AI & Machine Learning Overview

The Hierarchy

Artificial Intelligence is the broadest category — any system that performs tasks requiring human-like reasoning. This includes everything from hand-coded rule engines to modern neural networks.

Machine Learning is the subset where systems learn patterns from data instead of being explicitly programmed. Three paradigms:

  • Supervised Learning — labeled examples: "this image is a cat." Model learns to map inputs to known outputs.
  • Unsupervised Learning — no labels. Model finds structure: clustering, dimensionality reduction, anomaly detection.
  • Reinforcement Learning — trial and error with a reward signal. Agent takes actions in an environment and learns to maximize reward.

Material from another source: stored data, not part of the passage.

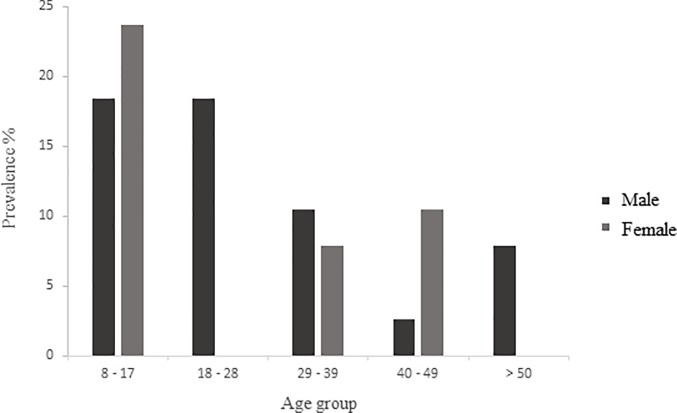
Age group distribution of S. mansoni infection, 2014.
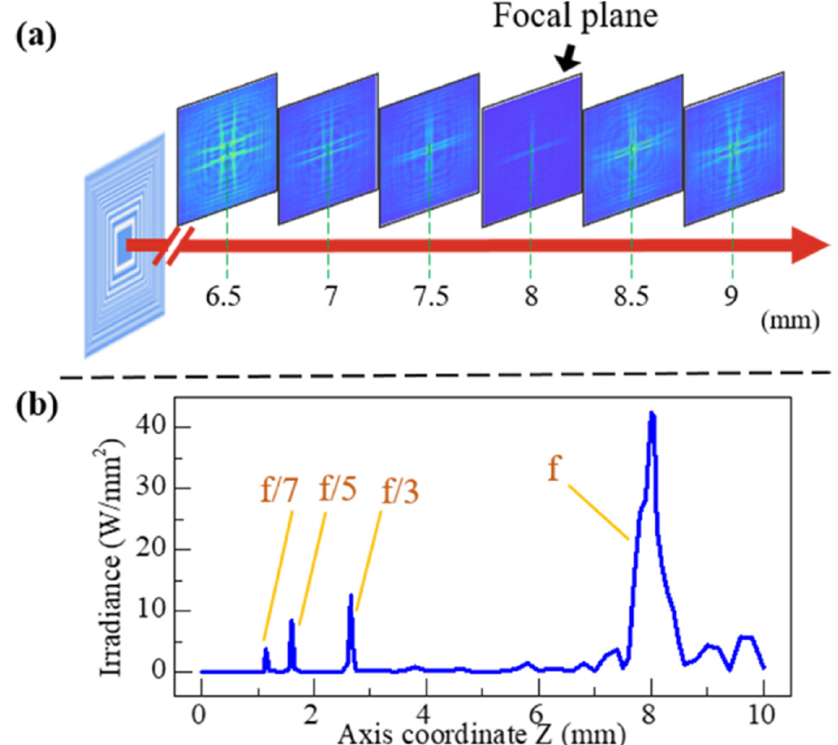
Figure 4. Simulation diagram of the energy distribution of S-FZP along the Z -axis: ( a ) the distribution of the cross-sectional energy; ( b ) energy profile along with the z -axis.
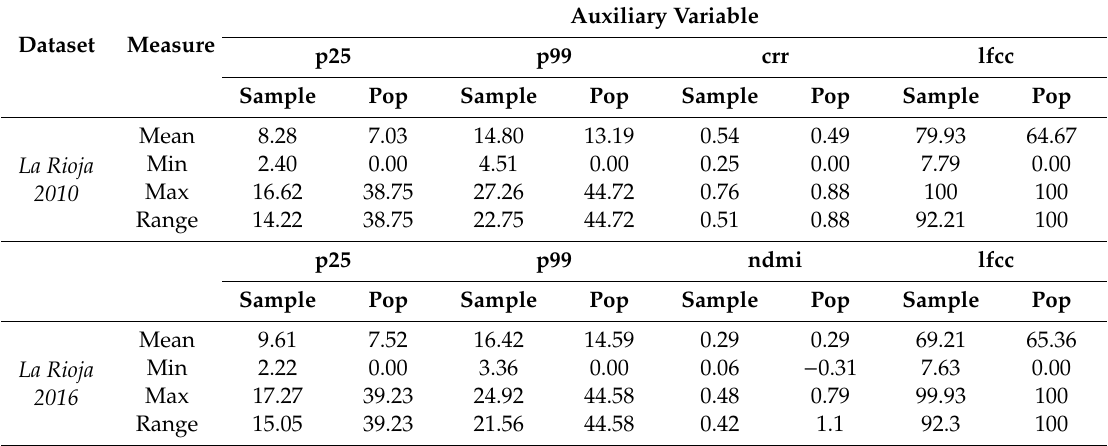
Table 3. Ranges of the auxiliary variables in the sample and the population (Pop) for La Rioja 2010 and La Rioja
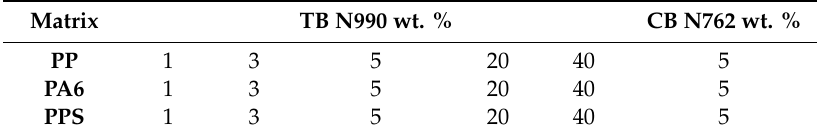
Table 1. Formulation of extruded compounds containing TB N990 and CB N762. Matrix TB N990 wt.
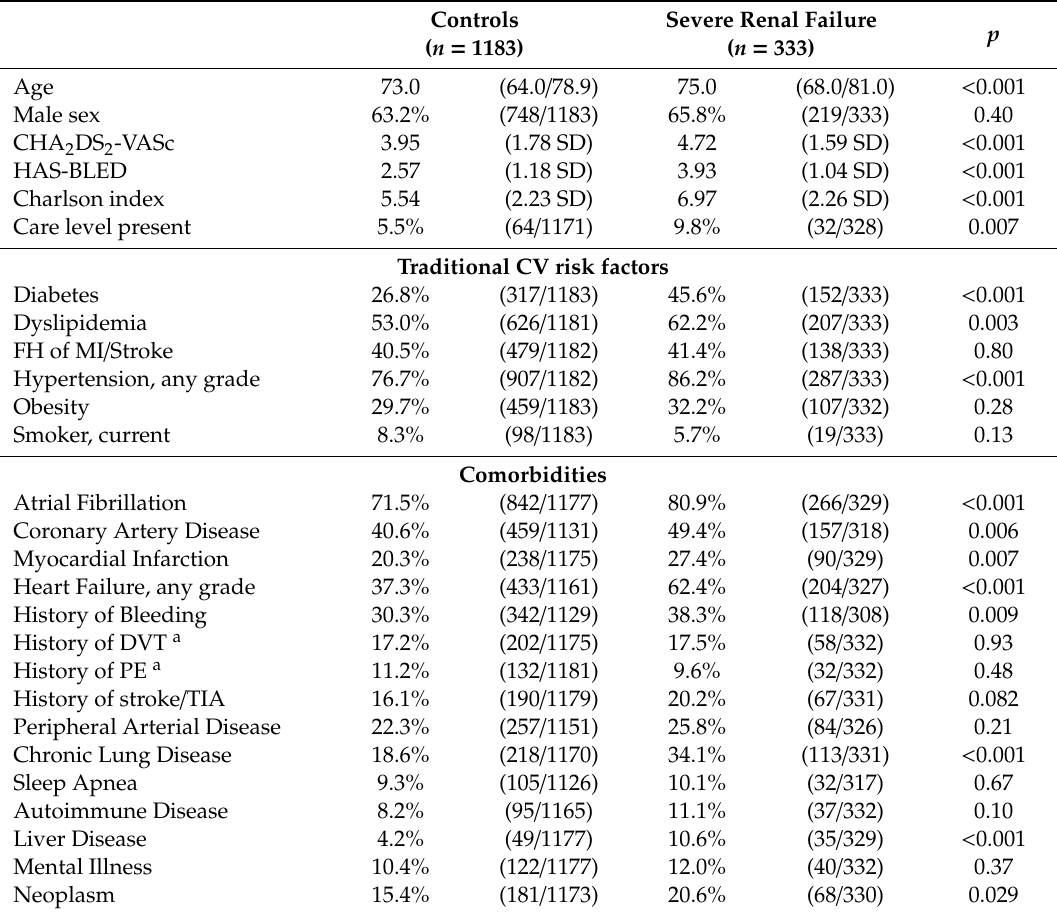
Table 1. The baseline characteristics of the study sample comparing patients with severe renal failure and controls in usual medical care.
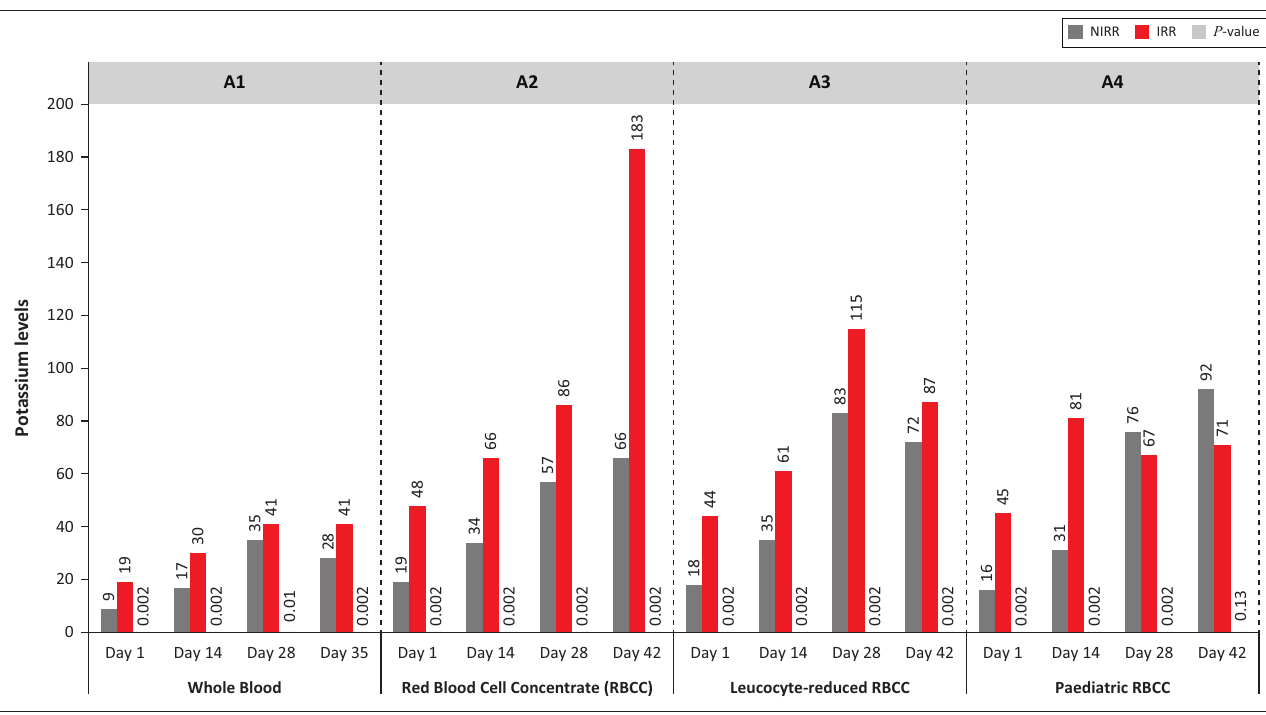
IRR, irradiated; NIRR, non-irradiated; RBCC, red blood cell concentrate FIGURE 1: Potassium levels.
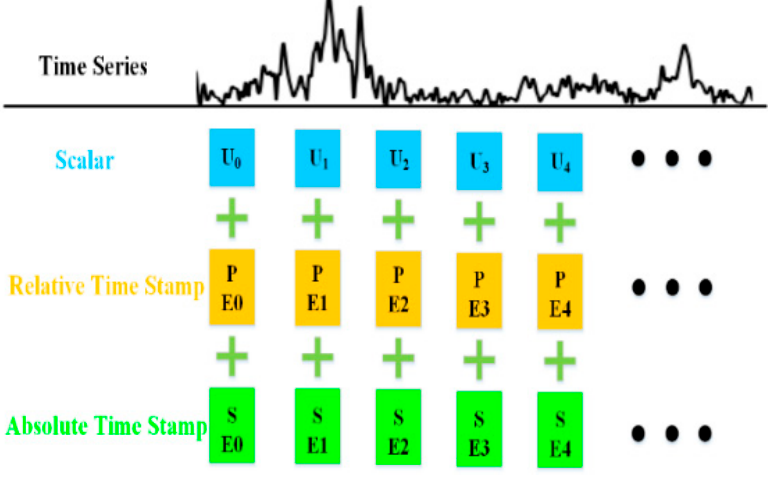
Figure 4. The embedding structure.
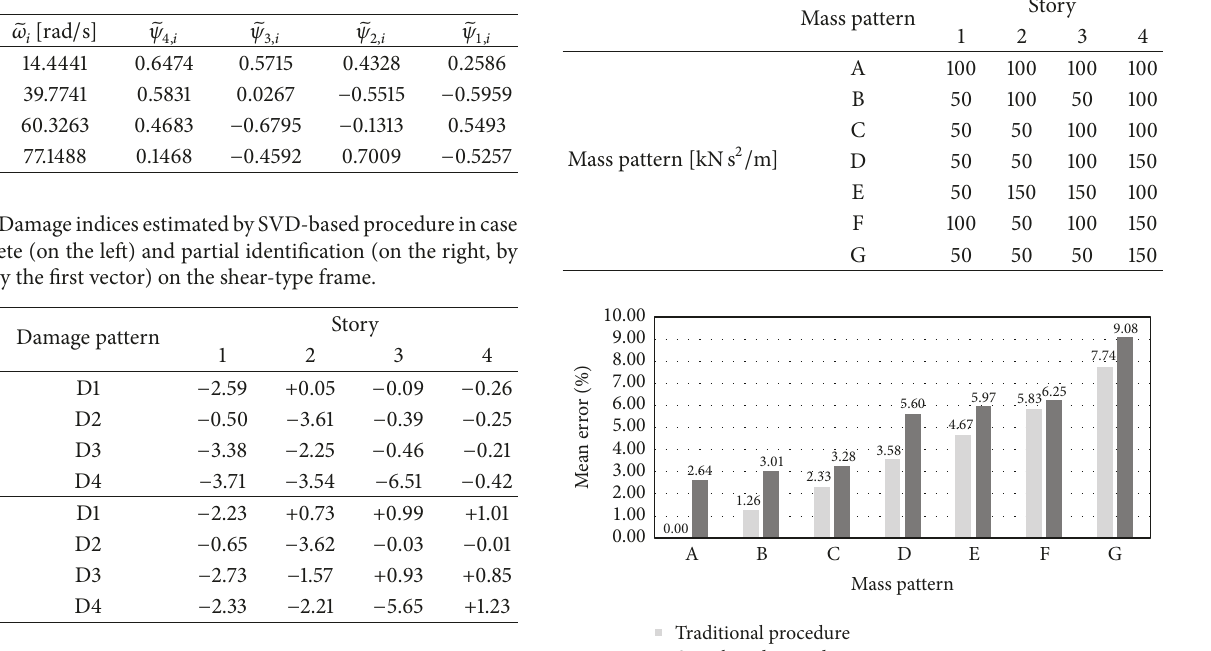
Table 8: Modal parameters identified for the damaged frame, according to the pattern D1 of Table 7. Natural frequencies are identified by the RWS-TSVD-based algorithm.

Deep Learning is ML using neural networks with many layers. This is what powers modern AI — image recognition, language models, speech synthesis.

Generative AI is the subset of deep learning that creates new content — text, images, audio, code. LLMs like ChatGPT and Claude are generative AI.

Why This Matters for Security

Every layer in this hierarchy introduces attack surface:

LayerAttack Surface
Training dataData poisoning, backdoors
Model architectureAdversarial examples
Training processSupply chain compromise
Inference APIPrompt injection, model extraction
Application layerJailbreaking, indirect injection
OutputData exfiltration, hallucination exploitation

Understanding the ML pipeline isn't optional — it's the foundation for every attack and defense in this book.

Key Concepts

Parameters — the learned weights in a model. GPT-4 has ~1.8 trillion. Claude 3 Opus is estimated in the hundreds of billions. More parameters generally means more capability but also more compute cost.

Training — adjusting parameters by showing the model data and minimizing error. Uses backpropagation and gradient descent.

Inference — using the trained model to make predictions on new data. This is what happens when you send a message to ChatGPT.

Overfitting — the model memorized training data but can't generalize to new inputs. Relevant to training data extraction attacks.

Fine-tuning — taking a pre-trained model and training it further on a specific dataset. This is how base models become assistants.